◆ **Page excerpt**
━━━━━━

Gd metal was once thought to be the most promising candidate material, for its near-room-temperature magnetocaloric effect, but its expensive price prompted a shift toward the quest for rare earth elements. Since then, effective magnetic refrigerators have been developed that are cheap, environmentally benign, and capable of operating in wider temperature ranges, which is depicted in Figure 8.²⁴ LaFe_13–xSi_x compounds with a cubic NaZn₁₃-type structure have been of interest since the discovery of their large magnetocaloric effect at a cheap cost.⁶ These materials can be synthesized without using ultrapure or expensive starting materials, unlike the more popular Gd(Si,Ge)₄ combinations.⁶⁰ Due to the high Fe component, La(Fe,Si)₁₃ type alloys are more promising and cheaper than pure Gd.⁴ LaFe_13–xSi_x has a thermal conductivity and is orders of magnitude greater than that of Gd₅(Si,Ge)₄ and MnAs.¹²

Figure 8.

Schematic representation of the advantages of La(Fe,Si)₁₃ over other magnetocaloric materials.

The formation enthalpy of the binary LaCo₁₃ phase (−6.31 kJ/mol) is projected to be significantly lower than that of the binary LaFe₁₃ phase (1.82 kJ/mol) based on Miedema’s model.⁶¹ Due to the positive enthalpy of mixing between the elemental components, LaFe₁₃ does not occur naturally. Adding a third ingredient is required to generate LaFe₁₃ based alloy. In 1968, Kripyakevich et al. successfully replaced some of the Fe with Si or Al to create the first stable LaFe_13-xM_x combination.² However, the development of the pseudo binary La(Fe,Si)₁₃ phase is improved by adding a tiny amount of Si (10 atom %), which reduces the total free energy of the alloy. At the Curie transition temperature of 195 K, the magnetic entropy change recorded for these alloys can reach up to 31 J/(kg K).⁴⁹

The cubic NaZn₁₃ phase structure serves as the basis for the crystal structure of the La(Fe,Si)₁₃ type phase (space group Fm3c).⁴⁹ There are 45 different conceivable pairings of rare earth elements with iron, cobalt, or nickel, but only one binary compound, LaCo₁₃. The structure of NaZn₁₃ reveals two separate Zn sites (Zn I and Zn II). The Na atoms in position 8a and the Zn I atoms in position 8b combine to produce a straightforward CsCl structure. Each Zn I atom at the 96i position has 12 Zn II atoms surrounding it in an icosahedral shape.²² To be more specific, La takes up residence at the 8a site, Fe fills the entire 8b site, and Si and Fe share the 96i site in La(Fe,Si)₁₃ which is shown in Figure 9.^22,24

The 1:13 phase formation process and practical preparation techniques are prioritized to ensure the use of La(Fe,Si)₁₃ compounds.^62,63 Dual-phase LaFe_13–xSi_x alloys often form in the following ways.⁶⁴

• (1)The formation of the prime phase α-Fe takes place initially.

━━━━━━

◆ **Extracted material**

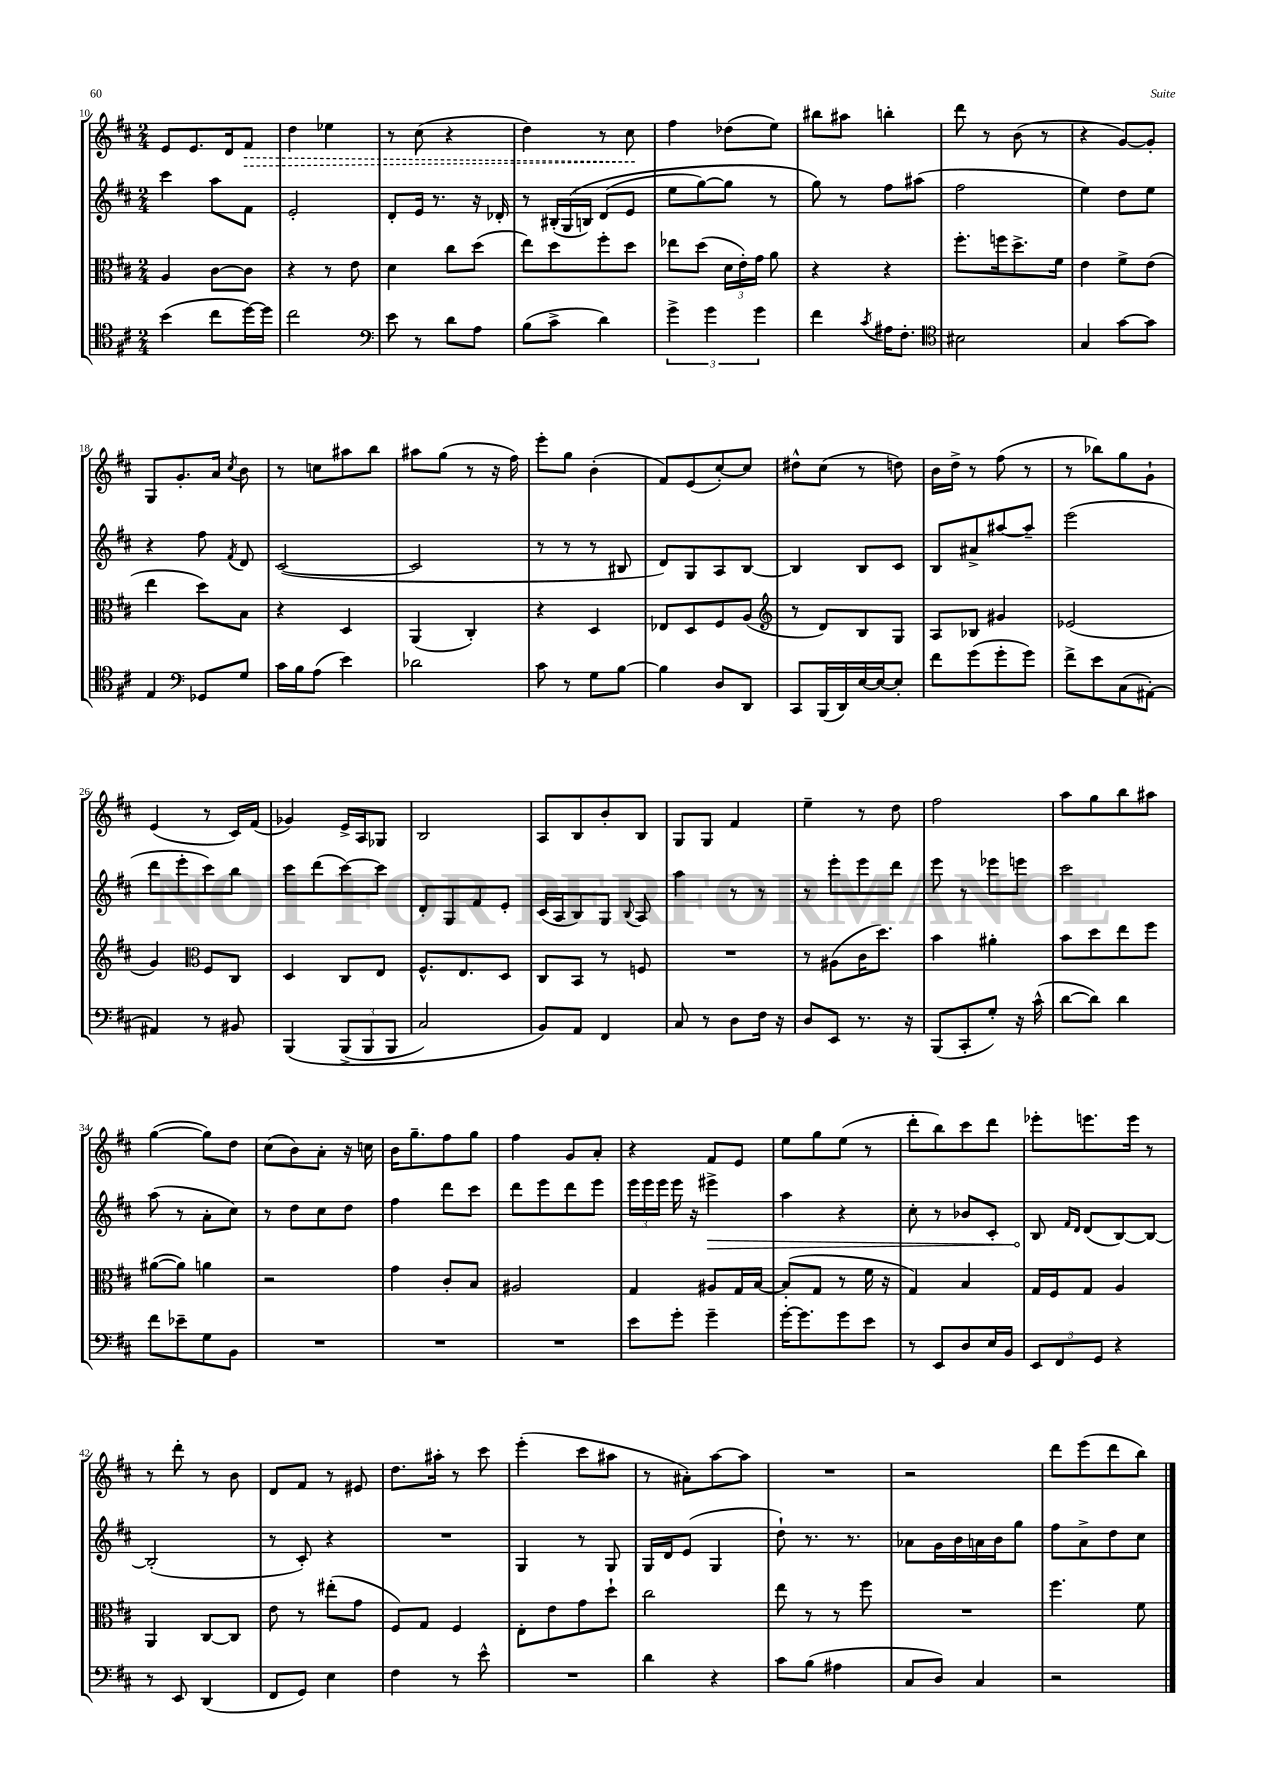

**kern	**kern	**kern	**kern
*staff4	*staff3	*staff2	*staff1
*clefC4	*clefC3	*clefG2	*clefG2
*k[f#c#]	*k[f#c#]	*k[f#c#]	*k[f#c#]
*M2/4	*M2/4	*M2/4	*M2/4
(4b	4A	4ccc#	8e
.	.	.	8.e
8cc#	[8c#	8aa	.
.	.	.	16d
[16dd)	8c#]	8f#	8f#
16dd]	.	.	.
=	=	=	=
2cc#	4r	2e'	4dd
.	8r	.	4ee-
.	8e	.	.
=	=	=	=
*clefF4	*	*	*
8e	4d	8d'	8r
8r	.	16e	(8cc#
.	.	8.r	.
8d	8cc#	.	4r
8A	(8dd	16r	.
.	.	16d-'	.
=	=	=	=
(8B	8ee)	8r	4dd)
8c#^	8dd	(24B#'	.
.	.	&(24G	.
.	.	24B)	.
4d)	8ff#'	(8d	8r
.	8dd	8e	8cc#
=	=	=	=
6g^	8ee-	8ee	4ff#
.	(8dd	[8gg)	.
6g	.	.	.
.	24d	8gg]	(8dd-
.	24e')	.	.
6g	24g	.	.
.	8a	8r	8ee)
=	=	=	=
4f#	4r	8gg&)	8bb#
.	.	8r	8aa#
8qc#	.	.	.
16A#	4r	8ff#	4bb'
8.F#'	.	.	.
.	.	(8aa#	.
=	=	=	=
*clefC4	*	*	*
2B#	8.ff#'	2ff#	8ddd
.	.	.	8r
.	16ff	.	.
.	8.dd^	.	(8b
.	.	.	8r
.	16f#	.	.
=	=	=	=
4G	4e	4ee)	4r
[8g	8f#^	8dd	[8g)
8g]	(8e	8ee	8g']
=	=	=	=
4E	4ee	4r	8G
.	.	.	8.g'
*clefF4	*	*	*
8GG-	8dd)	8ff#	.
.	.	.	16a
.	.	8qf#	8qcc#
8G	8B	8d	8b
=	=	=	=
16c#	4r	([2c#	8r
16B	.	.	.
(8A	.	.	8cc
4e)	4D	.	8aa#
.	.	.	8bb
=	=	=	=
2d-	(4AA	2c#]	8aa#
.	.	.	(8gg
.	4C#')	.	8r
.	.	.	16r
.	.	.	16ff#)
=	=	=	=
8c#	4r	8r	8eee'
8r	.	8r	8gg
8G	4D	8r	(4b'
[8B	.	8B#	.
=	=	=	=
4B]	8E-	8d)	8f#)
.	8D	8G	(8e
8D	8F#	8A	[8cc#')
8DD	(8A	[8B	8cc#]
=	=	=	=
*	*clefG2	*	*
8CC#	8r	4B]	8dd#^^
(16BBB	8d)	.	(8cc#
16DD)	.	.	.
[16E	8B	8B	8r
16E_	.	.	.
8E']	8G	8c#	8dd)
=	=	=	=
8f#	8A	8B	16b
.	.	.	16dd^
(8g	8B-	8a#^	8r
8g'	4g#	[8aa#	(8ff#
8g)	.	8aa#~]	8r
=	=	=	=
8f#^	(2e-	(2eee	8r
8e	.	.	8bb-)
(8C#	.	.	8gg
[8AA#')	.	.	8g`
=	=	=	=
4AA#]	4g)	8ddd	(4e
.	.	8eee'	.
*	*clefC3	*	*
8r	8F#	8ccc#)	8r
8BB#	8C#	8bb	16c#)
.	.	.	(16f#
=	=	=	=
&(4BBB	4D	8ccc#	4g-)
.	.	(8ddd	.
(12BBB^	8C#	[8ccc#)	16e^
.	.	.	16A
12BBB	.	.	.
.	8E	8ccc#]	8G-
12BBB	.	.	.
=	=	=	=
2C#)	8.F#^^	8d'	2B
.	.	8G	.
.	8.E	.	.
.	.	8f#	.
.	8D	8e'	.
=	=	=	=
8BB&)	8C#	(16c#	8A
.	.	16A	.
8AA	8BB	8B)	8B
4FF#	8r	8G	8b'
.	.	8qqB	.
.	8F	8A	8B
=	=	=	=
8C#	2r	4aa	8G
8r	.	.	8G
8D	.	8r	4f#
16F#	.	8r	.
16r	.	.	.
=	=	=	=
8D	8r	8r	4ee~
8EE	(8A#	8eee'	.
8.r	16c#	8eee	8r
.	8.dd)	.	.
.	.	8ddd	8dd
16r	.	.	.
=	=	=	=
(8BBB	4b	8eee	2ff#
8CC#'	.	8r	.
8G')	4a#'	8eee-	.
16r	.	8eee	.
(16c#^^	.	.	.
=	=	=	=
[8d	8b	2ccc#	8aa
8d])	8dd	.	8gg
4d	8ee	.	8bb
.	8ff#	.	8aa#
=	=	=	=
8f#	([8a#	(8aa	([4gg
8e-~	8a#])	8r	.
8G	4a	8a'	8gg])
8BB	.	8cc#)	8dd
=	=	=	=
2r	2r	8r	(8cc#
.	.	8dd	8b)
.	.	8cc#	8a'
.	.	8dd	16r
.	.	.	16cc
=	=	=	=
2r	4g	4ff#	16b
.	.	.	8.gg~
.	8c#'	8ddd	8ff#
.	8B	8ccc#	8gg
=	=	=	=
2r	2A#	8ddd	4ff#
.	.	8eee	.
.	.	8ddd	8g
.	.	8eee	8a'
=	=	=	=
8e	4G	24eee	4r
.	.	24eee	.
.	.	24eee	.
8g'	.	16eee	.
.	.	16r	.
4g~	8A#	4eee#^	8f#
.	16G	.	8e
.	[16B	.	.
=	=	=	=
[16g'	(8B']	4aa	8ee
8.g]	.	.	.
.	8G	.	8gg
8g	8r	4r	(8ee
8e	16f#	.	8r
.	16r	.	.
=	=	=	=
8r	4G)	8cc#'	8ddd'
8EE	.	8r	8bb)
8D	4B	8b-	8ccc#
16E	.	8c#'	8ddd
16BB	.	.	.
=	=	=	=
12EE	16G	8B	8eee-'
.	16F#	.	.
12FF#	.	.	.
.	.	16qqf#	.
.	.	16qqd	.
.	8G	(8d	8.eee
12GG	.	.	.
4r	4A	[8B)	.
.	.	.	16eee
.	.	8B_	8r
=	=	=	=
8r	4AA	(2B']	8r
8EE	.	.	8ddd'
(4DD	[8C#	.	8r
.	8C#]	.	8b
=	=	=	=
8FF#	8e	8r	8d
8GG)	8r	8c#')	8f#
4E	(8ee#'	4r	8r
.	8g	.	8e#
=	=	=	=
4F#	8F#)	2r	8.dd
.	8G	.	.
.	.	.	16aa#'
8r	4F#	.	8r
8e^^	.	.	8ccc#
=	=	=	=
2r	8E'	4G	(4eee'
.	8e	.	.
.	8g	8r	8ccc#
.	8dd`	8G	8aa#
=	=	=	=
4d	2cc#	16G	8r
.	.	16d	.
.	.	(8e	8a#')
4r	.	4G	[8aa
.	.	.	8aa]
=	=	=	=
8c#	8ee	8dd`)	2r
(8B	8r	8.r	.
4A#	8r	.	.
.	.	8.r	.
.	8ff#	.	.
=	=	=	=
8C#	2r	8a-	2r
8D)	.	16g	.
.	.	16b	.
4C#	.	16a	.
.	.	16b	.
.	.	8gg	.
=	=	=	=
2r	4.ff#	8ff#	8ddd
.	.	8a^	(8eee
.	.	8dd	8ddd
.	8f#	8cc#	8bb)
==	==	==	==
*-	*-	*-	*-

━━━━━━

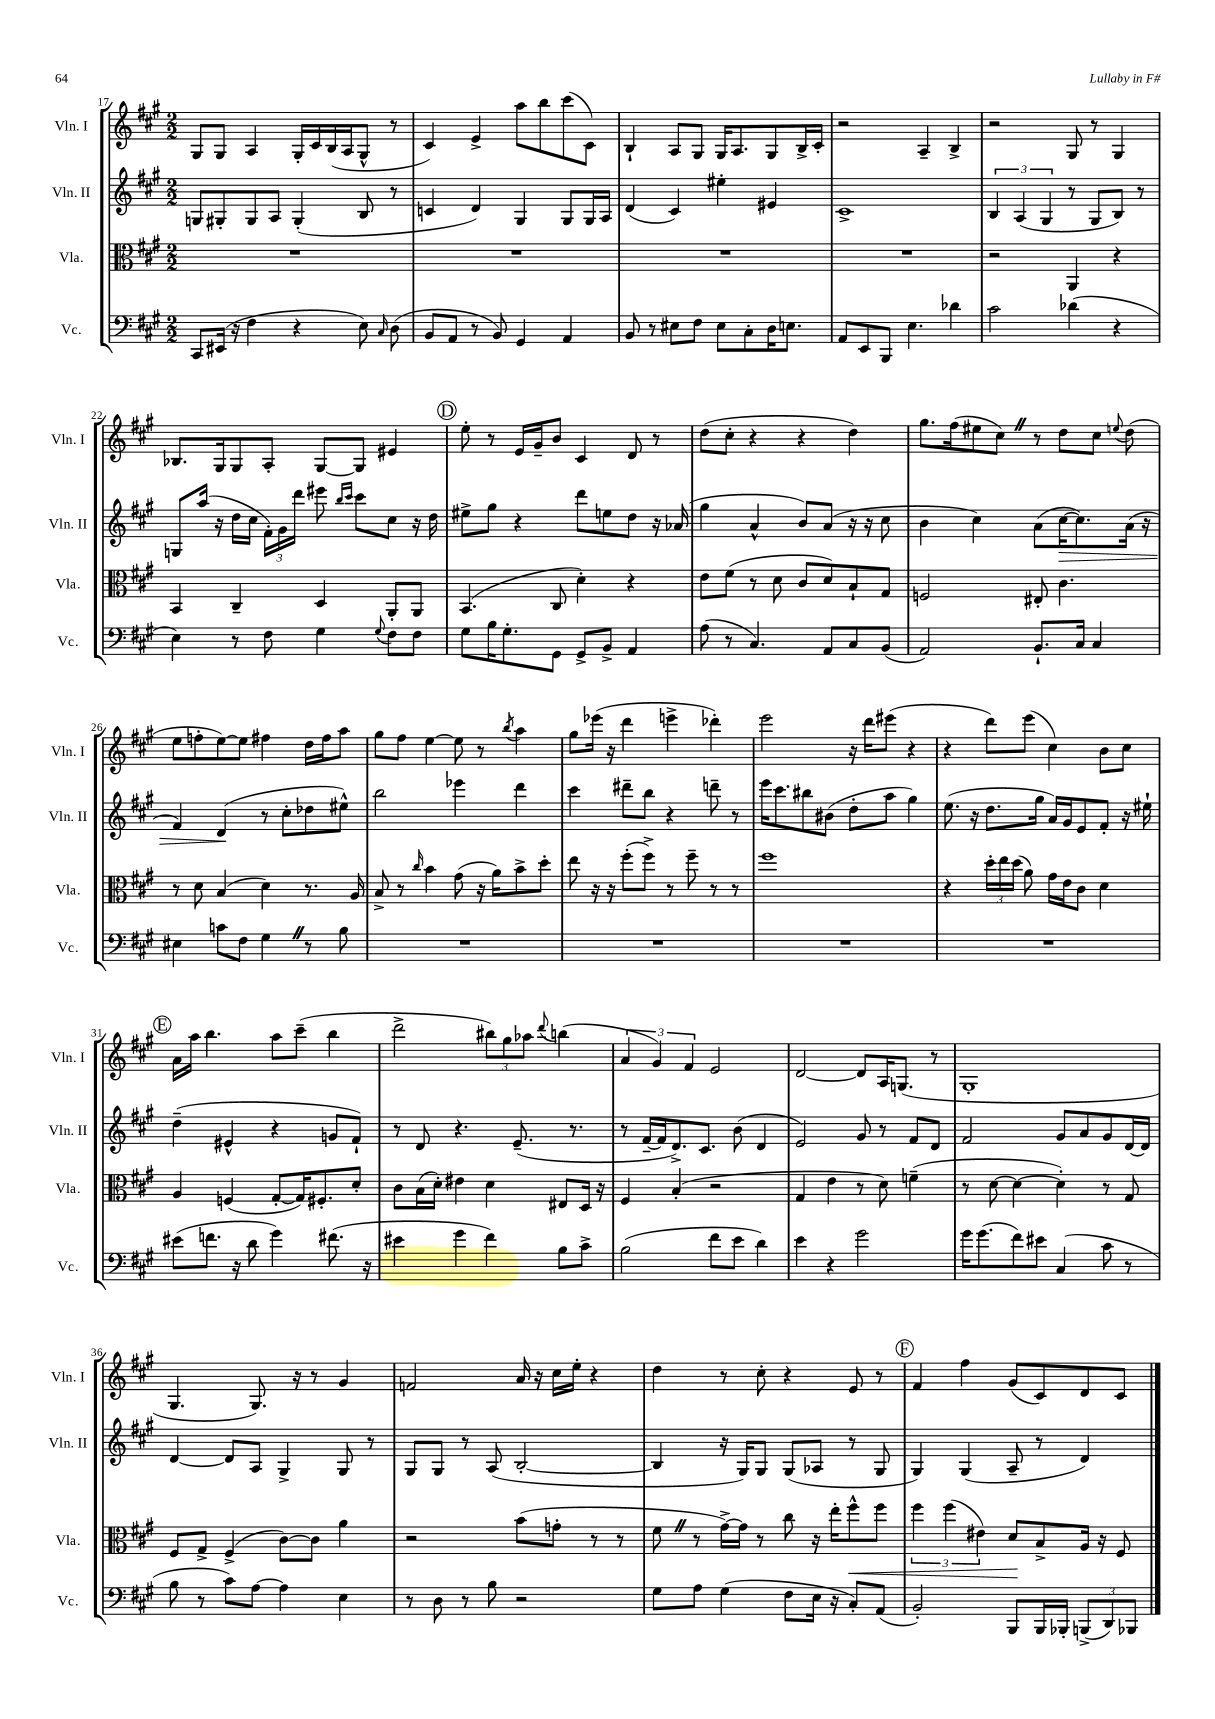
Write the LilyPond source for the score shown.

━━━━━━

◆ **Exercise goal**
According to the excerpt on La(Fe,Si)₁₃ magnetocaloric materials, why does LaFe₁₃ not occur naturally? Answer in one to three sentences. The records are separate material and unrelated to the text.

◆ **Expected answer**
LaFe₁₃ does not occur naturally because the enthalpy of mixing between its elemental components is positive.